The city of Pittsburgh, Pennsylvania is home to many great art museums, cultural institutions as well as educational and medical facilities like the University of Pittsburgh. For over thirty years, Dr. Thomas E. Starzl, renown transplantation pioneer and researcher, served on the surgical faculty at the University of Pittsburgh. Though one can read more about his groundbreaking research and life on his official website, this post discusses an outdoor sculpture maintenance project in Pittsburgh of a bronze sculpture dedicated to the late Dr. Starzl.
The outdoor sculpture maintenance in Pittsburgh was performed by Christina L. Simms, Conservator of Objects and Sculpture. The bronze sculpture is of Dr. Starzl who sits casually on a bench just outside of the Cathedral of Learning on the University of Pittsburgh’s campus. The bronze artwork was sculpted by artist Susan Wagner, and dedicated in a ceremony on June 23, 2018. The figure is dressed in a turtleneck, blazer, and slacks. His legs are crossed and his body is turned as if to engage anyone who sits next to him in conservation.

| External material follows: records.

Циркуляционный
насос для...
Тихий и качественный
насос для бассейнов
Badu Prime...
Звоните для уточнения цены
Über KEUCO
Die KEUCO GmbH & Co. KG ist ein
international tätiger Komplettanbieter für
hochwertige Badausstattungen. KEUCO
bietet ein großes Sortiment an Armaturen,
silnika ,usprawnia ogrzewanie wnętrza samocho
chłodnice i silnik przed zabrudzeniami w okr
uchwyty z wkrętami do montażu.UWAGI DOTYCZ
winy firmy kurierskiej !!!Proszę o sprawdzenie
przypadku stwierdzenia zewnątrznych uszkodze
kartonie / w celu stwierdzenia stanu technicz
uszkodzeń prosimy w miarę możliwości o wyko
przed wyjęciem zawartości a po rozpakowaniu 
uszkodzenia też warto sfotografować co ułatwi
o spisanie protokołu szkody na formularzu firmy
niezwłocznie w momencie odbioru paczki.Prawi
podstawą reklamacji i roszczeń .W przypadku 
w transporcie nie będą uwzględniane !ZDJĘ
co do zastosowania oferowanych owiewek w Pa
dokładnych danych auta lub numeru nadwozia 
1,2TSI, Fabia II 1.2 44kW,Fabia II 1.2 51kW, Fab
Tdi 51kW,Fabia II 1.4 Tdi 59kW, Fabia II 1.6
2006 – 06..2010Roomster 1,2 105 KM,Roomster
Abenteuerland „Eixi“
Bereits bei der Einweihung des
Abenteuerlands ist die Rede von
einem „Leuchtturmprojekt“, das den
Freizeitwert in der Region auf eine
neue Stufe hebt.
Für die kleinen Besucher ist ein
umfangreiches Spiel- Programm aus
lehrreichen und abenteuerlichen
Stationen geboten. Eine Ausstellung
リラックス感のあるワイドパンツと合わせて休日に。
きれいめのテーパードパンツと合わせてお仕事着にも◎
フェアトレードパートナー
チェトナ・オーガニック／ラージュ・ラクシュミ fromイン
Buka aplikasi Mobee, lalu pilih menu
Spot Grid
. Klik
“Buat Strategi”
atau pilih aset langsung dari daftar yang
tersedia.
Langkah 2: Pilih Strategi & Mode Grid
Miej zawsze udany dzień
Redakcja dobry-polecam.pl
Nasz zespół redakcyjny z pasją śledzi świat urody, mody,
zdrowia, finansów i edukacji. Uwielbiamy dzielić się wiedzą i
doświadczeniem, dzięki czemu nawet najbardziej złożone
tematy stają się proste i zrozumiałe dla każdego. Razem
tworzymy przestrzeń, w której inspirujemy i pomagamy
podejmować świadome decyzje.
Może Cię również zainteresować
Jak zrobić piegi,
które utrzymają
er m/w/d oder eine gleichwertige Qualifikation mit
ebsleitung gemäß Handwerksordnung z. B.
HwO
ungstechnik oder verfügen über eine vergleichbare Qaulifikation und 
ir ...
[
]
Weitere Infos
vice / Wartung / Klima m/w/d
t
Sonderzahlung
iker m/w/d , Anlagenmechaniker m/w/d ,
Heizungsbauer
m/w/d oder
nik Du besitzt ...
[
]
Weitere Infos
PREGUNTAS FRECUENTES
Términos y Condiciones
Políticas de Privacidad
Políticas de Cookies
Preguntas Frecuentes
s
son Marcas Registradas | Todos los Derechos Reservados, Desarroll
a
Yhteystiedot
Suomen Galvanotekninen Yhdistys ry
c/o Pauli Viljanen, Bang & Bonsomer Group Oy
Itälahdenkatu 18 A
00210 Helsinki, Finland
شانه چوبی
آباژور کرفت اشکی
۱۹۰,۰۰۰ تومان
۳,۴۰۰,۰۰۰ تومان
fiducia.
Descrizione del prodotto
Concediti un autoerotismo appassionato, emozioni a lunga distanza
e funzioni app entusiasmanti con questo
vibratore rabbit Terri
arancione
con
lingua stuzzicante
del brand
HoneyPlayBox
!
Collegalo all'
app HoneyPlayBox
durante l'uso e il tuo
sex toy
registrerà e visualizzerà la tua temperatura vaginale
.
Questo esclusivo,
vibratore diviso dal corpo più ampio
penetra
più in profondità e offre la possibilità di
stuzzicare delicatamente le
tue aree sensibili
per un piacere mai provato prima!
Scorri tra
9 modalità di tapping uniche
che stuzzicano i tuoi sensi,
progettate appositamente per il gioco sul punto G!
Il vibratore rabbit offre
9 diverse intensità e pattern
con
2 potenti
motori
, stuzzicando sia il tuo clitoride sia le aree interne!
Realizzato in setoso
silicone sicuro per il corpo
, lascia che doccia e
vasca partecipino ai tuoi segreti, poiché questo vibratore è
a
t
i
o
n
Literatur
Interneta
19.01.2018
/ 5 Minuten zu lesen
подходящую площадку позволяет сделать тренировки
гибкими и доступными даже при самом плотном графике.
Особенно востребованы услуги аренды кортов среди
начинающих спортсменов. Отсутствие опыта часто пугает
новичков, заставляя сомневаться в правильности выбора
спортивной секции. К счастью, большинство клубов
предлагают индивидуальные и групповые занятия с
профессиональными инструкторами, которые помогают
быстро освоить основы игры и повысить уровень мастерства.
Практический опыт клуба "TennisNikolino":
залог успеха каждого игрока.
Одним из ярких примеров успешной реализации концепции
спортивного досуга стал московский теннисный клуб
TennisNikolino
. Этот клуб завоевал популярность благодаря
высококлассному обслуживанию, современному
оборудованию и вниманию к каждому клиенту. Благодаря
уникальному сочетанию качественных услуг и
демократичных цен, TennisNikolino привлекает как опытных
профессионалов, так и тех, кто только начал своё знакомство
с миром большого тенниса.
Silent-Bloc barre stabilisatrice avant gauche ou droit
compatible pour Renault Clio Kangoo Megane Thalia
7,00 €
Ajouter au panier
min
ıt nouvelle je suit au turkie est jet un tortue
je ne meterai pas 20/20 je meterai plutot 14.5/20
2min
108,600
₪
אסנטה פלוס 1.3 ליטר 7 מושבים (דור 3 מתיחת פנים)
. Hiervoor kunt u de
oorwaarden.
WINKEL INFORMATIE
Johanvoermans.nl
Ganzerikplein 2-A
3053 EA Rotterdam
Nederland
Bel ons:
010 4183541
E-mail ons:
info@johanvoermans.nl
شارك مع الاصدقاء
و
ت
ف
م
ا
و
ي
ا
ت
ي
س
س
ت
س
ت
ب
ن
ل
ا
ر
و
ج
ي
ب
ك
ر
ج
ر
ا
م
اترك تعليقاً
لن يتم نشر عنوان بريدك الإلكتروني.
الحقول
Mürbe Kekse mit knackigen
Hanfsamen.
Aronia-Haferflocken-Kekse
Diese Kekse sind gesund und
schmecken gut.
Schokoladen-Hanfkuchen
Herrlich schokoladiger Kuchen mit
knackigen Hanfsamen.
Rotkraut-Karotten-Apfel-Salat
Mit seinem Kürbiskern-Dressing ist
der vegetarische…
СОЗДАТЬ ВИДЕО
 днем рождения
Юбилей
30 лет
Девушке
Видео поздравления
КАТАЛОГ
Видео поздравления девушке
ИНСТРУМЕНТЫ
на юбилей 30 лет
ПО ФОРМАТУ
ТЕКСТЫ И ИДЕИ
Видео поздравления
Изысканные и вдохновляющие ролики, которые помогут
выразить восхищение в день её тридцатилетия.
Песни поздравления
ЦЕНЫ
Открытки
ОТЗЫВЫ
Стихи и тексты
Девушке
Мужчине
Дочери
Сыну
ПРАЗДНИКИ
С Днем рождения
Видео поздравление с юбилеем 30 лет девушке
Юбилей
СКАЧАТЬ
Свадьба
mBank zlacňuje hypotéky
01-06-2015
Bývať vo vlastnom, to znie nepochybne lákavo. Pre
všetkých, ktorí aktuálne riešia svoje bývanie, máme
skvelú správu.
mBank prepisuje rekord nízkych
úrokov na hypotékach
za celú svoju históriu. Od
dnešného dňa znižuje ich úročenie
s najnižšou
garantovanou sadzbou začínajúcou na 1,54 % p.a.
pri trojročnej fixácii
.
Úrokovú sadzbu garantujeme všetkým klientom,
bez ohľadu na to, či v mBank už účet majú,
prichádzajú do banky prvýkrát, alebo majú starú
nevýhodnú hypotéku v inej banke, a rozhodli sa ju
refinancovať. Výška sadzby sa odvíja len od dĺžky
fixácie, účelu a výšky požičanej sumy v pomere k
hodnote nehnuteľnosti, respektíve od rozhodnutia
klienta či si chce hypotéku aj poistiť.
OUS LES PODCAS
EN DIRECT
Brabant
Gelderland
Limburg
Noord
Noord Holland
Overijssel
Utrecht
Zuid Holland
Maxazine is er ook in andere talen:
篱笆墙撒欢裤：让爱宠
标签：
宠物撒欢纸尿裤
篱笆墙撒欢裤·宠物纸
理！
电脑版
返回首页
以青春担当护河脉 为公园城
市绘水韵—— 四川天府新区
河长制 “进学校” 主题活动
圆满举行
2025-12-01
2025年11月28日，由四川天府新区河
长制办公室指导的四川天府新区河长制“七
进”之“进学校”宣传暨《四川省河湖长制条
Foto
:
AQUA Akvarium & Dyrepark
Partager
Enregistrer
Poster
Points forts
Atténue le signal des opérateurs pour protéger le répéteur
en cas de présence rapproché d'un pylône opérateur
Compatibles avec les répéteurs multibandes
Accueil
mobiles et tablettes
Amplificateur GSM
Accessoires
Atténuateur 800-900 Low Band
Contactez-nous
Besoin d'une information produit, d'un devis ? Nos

In performing outdoor sculpture maintenance in Pittsburgh, it is worth noting that the City experiences harsh winters and hot summers. This kind of weather pattern can be hard on protective coatings such as wax or acrylic resin for outdoor bronzes. In addition, it is common in the Midwestern United States to use salt to melt potentially dangerous icy sidewalks and roads. Since the sculpture is located on a college campus, pedestrian safety is important. Salts, however, can cause or accelerate corrosion. The practice impacts many outdoor sculptures displayed in public areas in colder climates where salt is used in the winter. Regular washing and waxing maintenance helps to mitigate this common issue.
By the fall of 2019, the wax coating on the bronze sculpture of Dr. Thomas E. Starzl had some areas of blanching. Some blue-green corrosion was also observed around the feet. Conservator Simms washed the surface with a non-ionic surfactant then thoroughly rinsed away any remaining residues. She then heated the bronze and applied a wax coating. Since the sculpture is seated on a bench, this process was carefully executed so the metal could be heated to the right temperature to melt the wax, but not to adversely impact the paint. The surface was then polished with a flame to create an even sheen. A paste wax was applied to the plaque then buffed.
After performing the outdoor sculpture maintenance in Pittsburgh, the bronze might not appear all the different. A closer look reveals a surface that no longer has blanching, and the once blue-green corrosion is now saturated with a layer of protective wax. Regular maintenance will keep the sculpture in good condition for many years to come.
In the meantime, if you find yourself in Pittsburgh, sometimes called the Steel City or the City of Bridges, come and take a seat. Dr. Thomas E. Starzl can be visited anytime just off Fifth Avenue in front of the Cathedral of Learning.